Thinking back, I remembered something Wes had told me days ago.
“You were hanging around the kitchen after dinner. So you must have seen Carmen coming in to get your father a drink.”
“Yeah! Right! She was going to Dad, again. Imagine
that. She knew I was steamed about the fortune teller, and she thought she could patch things up between Dad and me. Is that perfect? What was she going to do? Have sex with my father in the bushes so he'd reconsider selling out my future?”
Gray clutched at me harder, shoving me down against the bench until I yelped out in pain. This time he loosened his grip and I got a bit of relief. He didn't seem to enjoy hurting me, which I took to be a good sign.

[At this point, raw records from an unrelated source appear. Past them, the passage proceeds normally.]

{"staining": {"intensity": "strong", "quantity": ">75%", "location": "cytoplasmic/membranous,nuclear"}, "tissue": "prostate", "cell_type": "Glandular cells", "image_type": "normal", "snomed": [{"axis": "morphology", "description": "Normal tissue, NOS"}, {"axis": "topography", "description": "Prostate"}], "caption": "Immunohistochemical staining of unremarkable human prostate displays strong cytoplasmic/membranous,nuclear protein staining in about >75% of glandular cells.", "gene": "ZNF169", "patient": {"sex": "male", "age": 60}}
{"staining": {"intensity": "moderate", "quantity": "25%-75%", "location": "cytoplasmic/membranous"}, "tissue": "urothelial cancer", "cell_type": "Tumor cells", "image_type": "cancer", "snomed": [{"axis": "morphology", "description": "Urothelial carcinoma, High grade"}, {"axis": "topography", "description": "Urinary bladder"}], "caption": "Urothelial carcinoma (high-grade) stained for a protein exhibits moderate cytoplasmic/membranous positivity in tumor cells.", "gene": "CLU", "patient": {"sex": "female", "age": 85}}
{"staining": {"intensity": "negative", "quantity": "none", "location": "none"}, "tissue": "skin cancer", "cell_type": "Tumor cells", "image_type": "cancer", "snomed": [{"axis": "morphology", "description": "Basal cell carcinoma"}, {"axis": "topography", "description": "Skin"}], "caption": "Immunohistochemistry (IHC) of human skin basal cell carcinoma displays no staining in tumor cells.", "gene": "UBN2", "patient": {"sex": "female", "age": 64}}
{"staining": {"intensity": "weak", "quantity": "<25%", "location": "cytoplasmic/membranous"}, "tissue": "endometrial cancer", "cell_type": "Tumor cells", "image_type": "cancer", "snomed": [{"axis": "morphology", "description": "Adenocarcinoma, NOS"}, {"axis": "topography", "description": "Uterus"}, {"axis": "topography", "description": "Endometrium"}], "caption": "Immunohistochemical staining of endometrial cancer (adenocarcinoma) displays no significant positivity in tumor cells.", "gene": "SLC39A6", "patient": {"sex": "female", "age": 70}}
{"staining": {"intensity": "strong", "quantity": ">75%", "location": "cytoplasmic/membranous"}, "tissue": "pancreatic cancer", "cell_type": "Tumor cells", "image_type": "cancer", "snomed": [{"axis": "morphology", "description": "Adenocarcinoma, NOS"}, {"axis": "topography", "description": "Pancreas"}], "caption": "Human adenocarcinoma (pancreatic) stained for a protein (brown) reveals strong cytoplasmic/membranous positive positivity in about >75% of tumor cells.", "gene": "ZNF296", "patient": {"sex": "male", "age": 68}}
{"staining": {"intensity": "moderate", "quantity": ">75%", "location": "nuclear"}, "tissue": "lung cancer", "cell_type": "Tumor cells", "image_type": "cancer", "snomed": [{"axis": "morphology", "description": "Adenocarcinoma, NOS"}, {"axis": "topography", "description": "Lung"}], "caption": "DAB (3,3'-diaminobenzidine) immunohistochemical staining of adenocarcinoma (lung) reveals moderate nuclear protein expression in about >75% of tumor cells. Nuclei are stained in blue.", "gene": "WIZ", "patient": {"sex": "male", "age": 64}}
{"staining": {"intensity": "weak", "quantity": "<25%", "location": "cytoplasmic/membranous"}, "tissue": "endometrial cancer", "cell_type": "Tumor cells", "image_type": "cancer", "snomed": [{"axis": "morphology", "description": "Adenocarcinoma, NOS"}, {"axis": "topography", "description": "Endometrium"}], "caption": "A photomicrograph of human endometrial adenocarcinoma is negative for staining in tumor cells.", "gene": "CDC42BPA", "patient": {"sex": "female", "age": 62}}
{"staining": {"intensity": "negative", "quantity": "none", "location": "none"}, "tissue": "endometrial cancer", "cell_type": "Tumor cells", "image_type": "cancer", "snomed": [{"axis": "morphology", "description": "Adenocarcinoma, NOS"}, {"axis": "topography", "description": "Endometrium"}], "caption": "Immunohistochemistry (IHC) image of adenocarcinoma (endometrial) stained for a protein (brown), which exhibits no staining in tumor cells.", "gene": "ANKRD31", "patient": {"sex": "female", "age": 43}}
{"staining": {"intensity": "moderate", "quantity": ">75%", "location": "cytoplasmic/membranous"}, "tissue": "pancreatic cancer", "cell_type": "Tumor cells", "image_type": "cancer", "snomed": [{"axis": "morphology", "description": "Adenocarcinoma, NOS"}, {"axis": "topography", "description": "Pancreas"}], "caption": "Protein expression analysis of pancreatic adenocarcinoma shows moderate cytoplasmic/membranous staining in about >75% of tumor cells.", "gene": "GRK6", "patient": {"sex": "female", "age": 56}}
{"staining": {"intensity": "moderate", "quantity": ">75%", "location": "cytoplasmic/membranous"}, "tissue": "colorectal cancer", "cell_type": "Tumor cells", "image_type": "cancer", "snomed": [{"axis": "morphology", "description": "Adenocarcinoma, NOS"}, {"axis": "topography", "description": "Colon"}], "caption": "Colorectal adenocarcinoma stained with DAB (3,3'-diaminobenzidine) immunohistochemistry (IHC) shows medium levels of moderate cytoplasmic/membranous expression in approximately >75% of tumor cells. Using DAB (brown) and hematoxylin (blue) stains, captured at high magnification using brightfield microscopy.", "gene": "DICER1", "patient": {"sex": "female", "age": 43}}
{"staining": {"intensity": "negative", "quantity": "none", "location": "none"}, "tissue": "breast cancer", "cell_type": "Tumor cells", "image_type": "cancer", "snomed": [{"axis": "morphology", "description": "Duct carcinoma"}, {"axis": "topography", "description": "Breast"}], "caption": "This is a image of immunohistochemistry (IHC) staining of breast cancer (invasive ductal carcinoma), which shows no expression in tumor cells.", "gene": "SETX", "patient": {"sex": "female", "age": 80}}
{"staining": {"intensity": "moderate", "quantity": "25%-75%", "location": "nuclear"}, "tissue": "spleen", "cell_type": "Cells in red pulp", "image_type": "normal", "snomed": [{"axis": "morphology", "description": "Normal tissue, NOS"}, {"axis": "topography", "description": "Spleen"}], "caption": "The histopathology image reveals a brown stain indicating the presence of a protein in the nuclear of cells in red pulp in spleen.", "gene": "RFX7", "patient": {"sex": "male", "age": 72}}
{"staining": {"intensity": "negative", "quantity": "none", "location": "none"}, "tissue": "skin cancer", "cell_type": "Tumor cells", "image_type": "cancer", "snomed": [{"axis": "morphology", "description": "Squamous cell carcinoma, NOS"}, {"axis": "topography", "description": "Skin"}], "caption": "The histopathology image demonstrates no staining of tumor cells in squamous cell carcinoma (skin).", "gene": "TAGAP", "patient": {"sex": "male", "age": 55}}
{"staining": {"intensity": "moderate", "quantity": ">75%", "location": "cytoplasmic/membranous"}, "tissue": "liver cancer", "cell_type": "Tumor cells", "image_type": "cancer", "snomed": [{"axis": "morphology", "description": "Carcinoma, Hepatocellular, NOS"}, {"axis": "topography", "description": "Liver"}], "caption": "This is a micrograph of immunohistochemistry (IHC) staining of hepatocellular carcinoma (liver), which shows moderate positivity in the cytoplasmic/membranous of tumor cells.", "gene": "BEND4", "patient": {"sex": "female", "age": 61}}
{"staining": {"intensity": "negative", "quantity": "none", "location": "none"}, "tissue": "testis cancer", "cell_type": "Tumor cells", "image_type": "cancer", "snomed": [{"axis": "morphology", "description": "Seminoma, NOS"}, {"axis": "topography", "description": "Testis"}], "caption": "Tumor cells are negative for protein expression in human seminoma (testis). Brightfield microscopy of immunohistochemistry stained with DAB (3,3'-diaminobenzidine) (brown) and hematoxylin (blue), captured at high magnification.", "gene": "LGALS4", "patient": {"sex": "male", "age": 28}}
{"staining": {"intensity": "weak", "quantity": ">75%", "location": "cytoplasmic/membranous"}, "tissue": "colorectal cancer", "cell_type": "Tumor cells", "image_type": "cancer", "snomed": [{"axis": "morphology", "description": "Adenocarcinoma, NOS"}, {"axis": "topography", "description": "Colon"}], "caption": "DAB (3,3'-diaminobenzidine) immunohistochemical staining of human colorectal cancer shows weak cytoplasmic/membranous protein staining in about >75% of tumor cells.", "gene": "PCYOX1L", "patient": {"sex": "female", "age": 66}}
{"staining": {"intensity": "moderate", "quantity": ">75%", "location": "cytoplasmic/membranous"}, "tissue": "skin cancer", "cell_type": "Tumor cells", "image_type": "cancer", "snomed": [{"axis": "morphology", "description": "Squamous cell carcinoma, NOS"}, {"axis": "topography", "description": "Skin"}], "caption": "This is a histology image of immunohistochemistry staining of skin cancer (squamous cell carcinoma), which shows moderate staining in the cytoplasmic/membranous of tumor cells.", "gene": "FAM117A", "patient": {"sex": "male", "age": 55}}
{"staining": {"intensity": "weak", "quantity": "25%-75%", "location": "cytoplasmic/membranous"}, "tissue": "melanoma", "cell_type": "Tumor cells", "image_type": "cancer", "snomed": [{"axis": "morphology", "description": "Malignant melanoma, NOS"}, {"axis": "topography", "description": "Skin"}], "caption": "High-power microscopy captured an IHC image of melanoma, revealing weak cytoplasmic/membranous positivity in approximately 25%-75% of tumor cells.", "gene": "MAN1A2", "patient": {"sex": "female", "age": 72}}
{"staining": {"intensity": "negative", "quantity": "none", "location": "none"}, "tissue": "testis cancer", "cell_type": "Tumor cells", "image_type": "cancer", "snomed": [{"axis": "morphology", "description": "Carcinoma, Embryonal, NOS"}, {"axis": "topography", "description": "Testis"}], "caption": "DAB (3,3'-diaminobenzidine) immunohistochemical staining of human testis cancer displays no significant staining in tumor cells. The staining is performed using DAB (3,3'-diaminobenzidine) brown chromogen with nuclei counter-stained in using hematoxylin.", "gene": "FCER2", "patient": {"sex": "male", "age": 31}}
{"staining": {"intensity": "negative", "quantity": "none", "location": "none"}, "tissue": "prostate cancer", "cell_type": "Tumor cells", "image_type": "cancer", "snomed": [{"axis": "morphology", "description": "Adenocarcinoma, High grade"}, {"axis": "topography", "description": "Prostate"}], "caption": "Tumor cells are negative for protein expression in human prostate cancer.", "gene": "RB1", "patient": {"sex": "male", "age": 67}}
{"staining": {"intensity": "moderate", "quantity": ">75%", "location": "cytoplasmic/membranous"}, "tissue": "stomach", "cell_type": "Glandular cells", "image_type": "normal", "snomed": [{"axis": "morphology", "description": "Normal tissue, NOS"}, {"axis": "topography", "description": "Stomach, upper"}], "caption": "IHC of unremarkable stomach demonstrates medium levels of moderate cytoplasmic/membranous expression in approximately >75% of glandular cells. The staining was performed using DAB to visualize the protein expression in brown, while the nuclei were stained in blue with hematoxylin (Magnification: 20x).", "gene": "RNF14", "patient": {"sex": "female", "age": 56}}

“I was with Carmen when she was pouring Dad his Armagnac. She was fussing about meeting him and she wanted to, I don't know, do her makeup again, so she left for a minute. The door to the liquor cabinet was still wide open. I saw that bag of rat poison. I don't know. I think I half-figured he'd taste something wrong and pour it out. Maybe get a stomachache. I didn't really think it through, you know?”
I guess.
He stopped talking. There was really very little else to say. Lily had not come out looking for me. Carmen had not gotten bugged enough to track me down. Rudy, for all I knew, was sitting in the family room with Donnie drinking tea. Hell, I'd have settled for Perry Hirsh looking for me just to get another glance at my butt.
“We're soaking,” I said. “Let's go inside and get dried off.”
“I need to see what you found. Is that the glass Dad was drinking from?”
“I think so.”
“You know, Maddie, you're really smart. I never thought about where Dad's glass could be. Lucky thing you figured it out instead of the police. But I gotta have it, now. Let me have it.”
What else could I do?
I brought it out from under my coat. Graydon grabbed it. If it didn't have his fingerprints before, it certainly did now.
“So would this have proved that I did it?” he asked.
“I don't know. Maybe it could have shown that you'd handled the glass. I'm sorry Gray. I was just trying to get Wesley out from under. You must have put that strychnine in Wesley's apartment, huh?”
“That wasn't planned. Bru told me to go into Dad's safe and take anything that was valuable. He said it was really ours, anyway. So I checked it out on Sunday. That's when I saw the sack of poison. God, I was blown away seeing it again! I mean, who the hell moved it up there?
“And then I got it. It hit me. Lily must have figured out everything that happened. She was keeping the poison locked up in the safe so she could blackmail me. If I didn't do something fast, she'd get everything: Dad's money, Carmen's property, and my company. The bag was her ace, you know? So I took it. Then, later, I guess I just went a little crazy. I'm sorry about getting your friend in trouble, but, well, it's not like he was family.”
A nice warm sentiment from a man who had recently sent his father to paradise or points south.
“It's the cops' fault, really. They told us they thought Westcott killed Dad. So I just gave them a little help in catching him.”